Apple heats up legal battle against Samsung with new ITC complaint

article thumbnail

AppleInsider is supported by its audience and may earn commission as an Amazon Associate and affiliate partner on qualifying purchases. These affiliate partnerships do not influence our editorial content.

Apple has filed a U.S. trade complaint against Samsung in hopes of blocking the import of the company's Galaxy S phone and Galaxy Tab touchscreen tablet as the legal dispute between the two companies ramps up.

The new filing comes days after the Cupertino, Calif.-based company asked a federal court to bring sales of the aforementioned devices to a standstill in the U.S. The complaint was lodged with the U.S. International Trade Commission on Tuesday, countering patent infringement claims made by Samsung to the ITC last week in an attempt to block imports of Apple’s iPhone and iPad.

“Samsung has followed each of Apple’s groundbreaking products with imitation products that incorporate Apple’s technology and distinctive design,” Apple wrote in the complaint. If the commission decides to pursue an investigation, the case will be heard in 15 to 18 months.

Apple and Samsung began their legal dispute back in April when Apple accused the Korean electronics giant of copying the look and feel of its devices. The disagreement has since spread to courts in four countries (1, 2). During the case’s proceedings, Apple was granted a request to see copies of Samsung’s unreleased products, while a counter-claim from Samsung was denied.
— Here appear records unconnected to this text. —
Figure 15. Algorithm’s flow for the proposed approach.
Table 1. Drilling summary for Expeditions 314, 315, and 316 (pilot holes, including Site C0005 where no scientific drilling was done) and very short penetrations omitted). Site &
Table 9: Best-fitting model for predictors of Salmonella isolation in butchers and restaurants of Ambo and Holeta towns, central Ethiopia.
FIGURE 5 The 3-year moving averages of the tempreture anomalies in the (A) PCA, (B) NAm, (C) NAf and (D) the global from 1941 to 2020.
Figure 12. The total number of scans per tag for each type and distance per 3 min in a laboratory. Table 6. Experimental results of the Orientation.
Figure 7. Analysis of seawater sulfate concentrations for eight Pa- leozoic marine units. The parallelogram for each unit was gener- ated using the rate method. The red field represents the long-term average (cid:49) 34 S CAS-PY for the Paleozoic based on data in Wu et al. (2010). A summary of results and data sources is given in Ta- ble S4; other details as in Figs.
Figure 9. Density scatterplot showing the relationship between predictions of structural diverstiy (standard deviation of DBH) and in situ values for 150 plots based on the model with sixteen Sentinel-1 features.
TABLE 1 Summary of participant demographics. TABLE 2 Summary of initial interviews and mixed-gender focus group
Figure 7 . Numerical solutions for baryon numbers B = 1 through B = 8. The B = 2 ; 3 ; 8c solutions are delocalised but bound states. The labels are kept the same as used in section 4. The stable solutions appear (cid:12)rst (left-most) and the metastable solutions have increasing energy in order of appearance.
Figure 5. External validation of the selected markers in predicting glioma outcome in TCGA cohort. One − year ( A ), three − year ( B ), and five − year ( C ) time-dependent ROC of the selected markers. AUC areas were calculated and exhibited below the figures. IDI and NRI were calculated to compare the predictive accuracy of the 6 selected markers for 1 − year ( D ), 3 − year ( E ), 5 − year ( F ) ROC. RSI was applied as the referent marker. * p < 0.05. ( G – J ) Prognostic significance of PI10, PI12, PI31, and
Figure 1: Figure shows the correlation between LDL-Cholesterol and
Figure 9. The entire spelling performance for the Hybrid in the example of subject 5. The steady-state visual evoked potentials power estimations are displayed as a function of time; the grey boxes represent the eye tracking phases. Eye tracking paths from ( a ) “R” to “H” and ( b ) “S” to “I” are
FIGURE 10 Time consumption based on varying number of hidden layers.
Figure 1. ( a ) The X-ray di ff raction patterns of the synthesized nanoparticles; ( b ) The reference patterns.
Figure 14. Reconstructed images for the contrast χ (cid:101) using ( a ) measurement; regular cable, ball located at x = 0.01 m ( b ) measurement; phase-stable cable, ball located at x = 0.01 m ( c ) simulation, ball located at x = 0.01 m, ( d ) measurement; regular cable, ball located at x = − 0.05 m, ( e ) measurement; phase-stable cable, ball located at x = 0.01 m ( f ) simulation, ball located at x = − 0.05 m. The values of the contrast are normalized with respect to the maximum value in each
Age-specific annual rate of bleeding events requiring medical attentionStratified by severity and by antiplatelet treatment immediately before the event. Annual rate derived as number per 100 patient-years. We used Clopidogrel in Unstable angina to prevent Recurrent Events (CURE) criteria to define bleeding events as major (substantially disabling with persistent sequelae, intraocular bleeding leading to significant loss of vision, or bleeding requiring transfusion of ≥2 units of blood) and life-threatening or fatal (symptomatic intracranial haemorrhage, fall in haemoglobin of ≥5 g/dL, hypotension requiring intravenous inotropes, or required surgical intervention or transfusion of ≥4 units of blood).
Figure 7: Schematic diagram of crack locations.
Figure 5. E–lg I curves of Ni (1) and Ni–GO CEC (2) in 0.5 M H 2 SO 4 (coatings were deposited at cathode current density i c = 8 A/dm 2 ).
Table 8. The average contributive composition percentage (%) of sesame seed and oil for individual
In addition to competing with the company in the smartphone and tablet markets, Samsung serves as one of Apple’s key component partners, supplying chips for most of their leading products. Given the two close partnership between the two companies, some analysts have been surprised by the intensity of their legal disagreement.

“It has become very public and very ugly, very quickly,” Bloomberg reported Gleacher & Co. analyst Brian Marshall as saying. “They’re just going after each other’s throats.”

Marshall believes that an import ban on Samsung’s devices is doubtful and predicts that both companies will eventually reach a settlement and cross-licensing deal. According to the analyst, Apple “may not have a choice” in licensing its intellectual property to Samsung, which has a number of patents Apple needs.

As tensions between the two companies have mounted, some have speculated that Apple plans to reduce its reliance on its rival. Recent rumors suggest the iPhone maker will go with Taiwan Semiconductor Manufacturing Company instead of Samsung for its “A6” chip in 2012. Meanwhile, Samsung is restructuring its component operations and could be planning to spin off its semiconductor and LCD business to avoid a conflict of interest.